Navigating the treatment landscape in gastroenteropancreatic neuroendocrine neoplasms

Gastroenteropancreatic neuroendocrine neoplasms are a large and very diverse group of neoplasms. They are becoming a burning clinical problem because of increasing frequency and diagnosis in the advanced state. The treatment landscape has been changed over the last years. Treatment choice depends on many factors such as the tumor’s type, location, aggressiveness, and hormone-producing capabilities. The main goals of treatment are long-term symptomatic control, antitumor effect, and improvement of the quality of life. The results of the PROMID and CLARINET trials have augmented fundamental position of somatostatin analogs. Our understanding of the biology, genetics of the neoplasms has improved considerably in the last several decades and the spectrum of available therapeutic options is rapidly expanded. The current evidence-based treatment options include everolimus, sunitinib, peptide receptor radionuclide therapy, and chemotherapy.
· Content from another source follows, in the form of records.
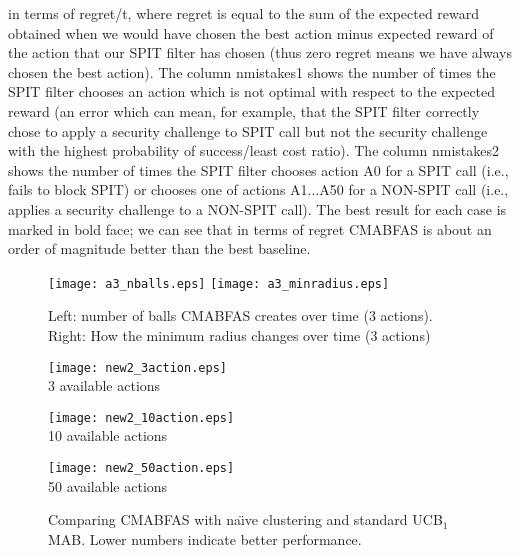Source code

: \documentclass{llncs}
\begin{document}
\begin{sidewaystable}
{in terms of regret/t, where regret is equal to the sum of the expected reward obtained when we would have chosen the best action minus expected
reward of the action that our SPIT filter has chosen (thus zero regret means we have always chosen the best action). The column nmistakes1 shows
the number of times the SPIT filter chooses an action which is not optimal with respect to the expected reward (an error which can mean, for example, that the SPIT filter correctly chose to apply a security challenge to SPIT call but not the security challenge with the highest probability of success/least cost ratio). The column nmistakes2 shows the number of times the SPIT filter 
chooses action A0 for a SPIT call (i.e., fails to block SPIT) or chooses one of actions A1$\ldots$A50 for a NON-SPIT call (i.e., applies
a security challenge to a NON-SPIT call). The best result for each case is marked in bold face; we can see that in terms of regret CMABFAS is about an
order of magnitude better than the best baseline.}
\label{tab:results}
\end{sidewaystable}


\begin{figure}[!t]
\centerline{
\texttt{[image: a3\_nballs.eps]}
\texttt{[image: a3\_minradius.eps]}
}
\caption{Left: number of balls CMABFAS creates over time (3 actions). 
Right: How the minimum radius changes over time (3 actions) }
\label{fig:nballs}
\end{figure}



\begin{figure}[!t]
\begin{center}
\begin{minipage}{0.32\textwidth}
\begin{center}
		\texttt{[image: new2\_3action.eps]}\\
	
	{\small 3 available actions}
	\end{center}
\end{minipage}
\begin{minipage}{0.32\textwidth}
\begin{center}
		\texttt{[image: new2\_10action.eps]}\\
		
		{\small 10 available actions}
\end{center}
\end{minipage}
\begin{minipage}{0.32\textwidth}
\begin{center}
		\texttt{[image: new2\_50action.eps]}\\
		
		{\small 50 available actions}
\end{center}		
\end{minipage}

\end{center}
\caption{
 Comparing CMABFAS with na\"{\i}ve clustering and standard UCB$_1$ MAB. Lower numbers indicate better performance.}
\label{fig:results}
\end{figure}
\end{document}
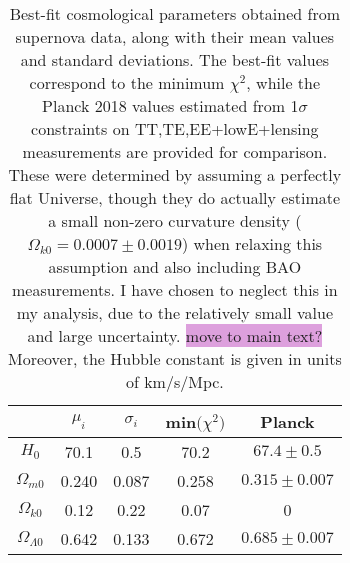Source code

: \documentclass{aa}
\begin{document}
\begin{table}
  \caption{Best-fit cosmological parameters obtained from supernova data, along with their mean values and standard deviations. The best-fit values correspond to the minimum $\chi^2$, while the Planck 2018 values estimated from 1$\sigma$ constraints on TT,TE,EE+lowE+lensing measurements are provided for comparison. These were determined by assuming a perfectly flat Universe, though they do actually estimate a small non-zero curvature density ($\Omega_{k0}=0.0007\pm0.0019$) when relaxing this assumption and also including BAO measurements. I have chosen to neglect this in my analysis, due to the relatively small value and large uncertainty. \colorbox{Plum}{move to main text?} Moreover, the Hubble constant is given in units of km/s/Mpc.}             %
  \label{table:supernova}      %
  \centering                          %
  \begin{tabular}{| c || c | c | c | c |}        %
  \hline                %
   & \hspace{5pt}$\mu_i$\hspace{5pt} & \hspace{7pt}$\sigma_i$\hspace{7pt} & min$\big(\chi^2\big)$ & Planck \\    %
  \hline\hline                     %
  $H_0$ & \hspace{-10pt}70.1 & \hspace{-10.2pt}0.5 & \hspace{-10.8pt}70.2 & \hspace{-5.5pt}$67.4\pm0.5$ \\
  \hline
  $\Omega_{m0}$ & \hspace{4.8pt}0.240 & \hspace{-0.2pt}0.087 & \hspace{4.6pt}0.258 & $0.315\pm0.007$ \\
  \hline
  $\Omega_{k0}$ & \hspace{0pt}0.12 & \hspace{-5pt}0.22 & \hspace{0pt}0.07 & 0 \\
  \hline
  $\Omega_{\Lambda0}$ & \hspace{5pt}0.642 & 0.133 & \hspace{5pt}0.672 & $0.685\pm0.007$ \\
  \hline                                   %
  \end{tabular}
\end{table}
\end{document}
Treatment practice changed as a result of high-quality phase 3 clinical trials which shaped current guidelines; multiple retrospective studies which raised new questions and attempted to fill some of the data gaps. Here we review the treatment options for gastroenteropancreatic neuroendocrine neoplasms, discussing important diagnosis and biomarker-related factors, safety of therapy with special insight into cardiac safety, as well we looked at promising investigative therapies.